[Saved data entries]
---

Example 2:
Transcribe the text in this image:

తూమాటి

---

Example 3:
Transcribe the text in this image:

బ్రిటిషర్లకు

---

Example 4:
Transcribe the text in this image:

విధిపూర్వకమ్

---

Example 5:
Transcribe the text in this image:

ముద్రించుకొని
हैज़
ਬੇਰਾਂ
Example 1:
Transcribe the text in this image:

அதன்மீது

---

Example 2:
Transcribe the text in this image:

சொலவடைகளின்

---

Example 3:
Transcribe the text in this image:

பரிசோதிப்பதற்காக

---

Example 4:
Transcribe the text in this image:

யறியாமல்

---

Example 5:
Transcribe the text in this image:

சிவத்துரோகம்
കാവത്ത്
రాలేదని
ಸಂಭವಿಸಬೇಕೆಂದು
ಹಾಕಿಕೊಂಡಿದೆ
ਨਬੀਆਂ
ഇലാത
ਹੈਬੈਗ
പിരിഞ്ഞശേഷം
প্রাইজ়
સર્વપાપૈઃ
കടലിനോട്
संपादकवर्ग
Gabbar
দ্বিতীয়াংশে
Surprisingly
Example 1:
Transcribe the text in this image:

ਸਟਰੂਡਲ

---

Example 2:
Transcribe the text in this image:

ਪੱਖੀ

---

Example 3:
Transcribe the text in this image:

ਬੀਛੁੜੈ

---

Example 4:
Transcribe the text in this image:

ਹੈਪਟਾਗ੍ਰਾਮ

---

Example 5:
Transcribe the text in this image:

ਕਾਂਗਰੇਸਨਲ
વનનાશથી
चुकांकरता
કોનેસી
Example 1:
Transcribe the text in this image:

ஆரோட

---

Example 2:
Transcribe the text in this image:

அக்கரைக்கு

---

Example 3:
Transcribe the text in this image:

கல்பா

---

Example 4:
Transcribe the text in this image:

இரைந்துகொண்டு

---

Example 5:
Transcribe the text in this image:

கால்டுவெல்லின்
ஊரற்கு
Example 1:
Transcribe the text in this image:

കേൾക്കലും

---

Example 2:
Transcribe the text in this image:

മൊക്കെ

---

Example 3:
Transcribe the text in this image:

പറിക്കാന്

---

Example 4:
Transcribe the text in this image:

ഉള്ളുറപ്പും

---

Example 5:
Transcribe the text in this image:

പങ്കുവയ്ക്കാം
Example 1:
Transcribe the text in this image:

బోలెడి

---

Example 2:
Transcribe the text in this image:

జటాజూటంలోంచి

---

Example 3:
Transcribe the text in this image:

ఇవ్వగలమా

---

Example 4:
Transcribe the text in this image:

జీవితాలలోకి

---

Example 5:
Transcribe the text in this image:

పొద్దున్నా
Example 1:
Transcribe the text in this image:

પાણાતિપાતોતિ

◆ ASSIGNED TASK ◆
Would you repeat each of the records above exactly?

◆ RESPONSE TO THE TASK ◆
---

Example 2:
Transcribe the text in this image:

తూమాటి

---

Example 3:
Transcribe the text in this image:

బ్రిటిషర్లకు

---

Example 4:
Transcribe the text in this image:

విధిపూర్వకమ్

---

Example 5:
Transcribe the text in this image:

ముద్రించుకొని
हैज़
ਬੇਰਾਂ
Example 1:
Transcribe the text in this image:

அதன்மீது

---

Example 2:
Transcribe the text in this image:

சொலவடைகளின்

---

Example 3:
Transcribe the text in this image:

பரிசோதிப்பதற்காக

---

Example 4:
Transcribe the text in this image:

யறியாமல்

---

Example 5:
Transcribe the text in this image:

சிவத்துரோகம்
കാവത്ത്
రాలేదని
ಸಂಭವಿಸಬೇಕೆಂದು
ಹಾಕಿಕೊಂಡಿದೆ
ਨਬੀਆਂ
ഇലാത
ਹੈਬੈਗ
പിരിഞ്ഞശേഷം
প্রাইজ়
સર્વપાપૈઃ
കടലിനോട്
संपादकवर्ग
Gabbar
দ্বিতীয়াংশে
Surprisingly
Example 1:
Transcribe the text in this image:

ਸਟਰੂਡਲ

---

Example 2:
Transcribe the text in this image:

ਪੱਖੀ

---

Example 3:
Transcribe the text in this image:

ਬੀਛੁੜੈ

---

Example 4:
Transcribe the text in this image:

ਹੈਪਟਾਗ੍ਰਾਮ

---

Example 5:
Transcribe the text in this image:

ਕਾਂਗਰੇਸਨਲ
વનનાશથી
चुकांकरता
કોનેસી
Example 1:
Transcribe the text in this image:

ஆரோட

---

Example 2:
Transcribe the text in this image:

அக்கரைக்கு

---

Example 3:
Transcribe the text in this image:

கல்பா

---

Example 4:
Transcribe the text in this image:

இரைந்துகொண்டு

---

Example 5:
Transcribe the text in this image:

கால்டுவெல்லின்
ஊரற்கு
Example 1:
Transcribe the text in this image:

കേൾക്കലും

---

Example 2:
Transcribe the text in this image:

മൊക്കെ

---

Example 3:
Transcribe the text in this image:

പറിക്കാന്

---

Example 4:
Transcribe the text in this image:

ഉള്ളുറപ്പും

---

Example 5:
Transcribe the text in this image:

പങ്കുവയ്ക്കാം
Example 1:
Transcribe the text in this image:

బోలెడి

---

Example 2:
Transcribe the text in this image:

జటాజూటంలోంచి

---

Example 3:
Transcribe the text in this image:

ఇవ్వగలమా

---

Example 4:
Transcribe the text in this image:

జీవితాలలోకి

---

Example 5:
Transcribe the text in this image:

పొద్దున్నా
Example 1:
Transcribe the text in this image:

પાણાતિપાતોતિ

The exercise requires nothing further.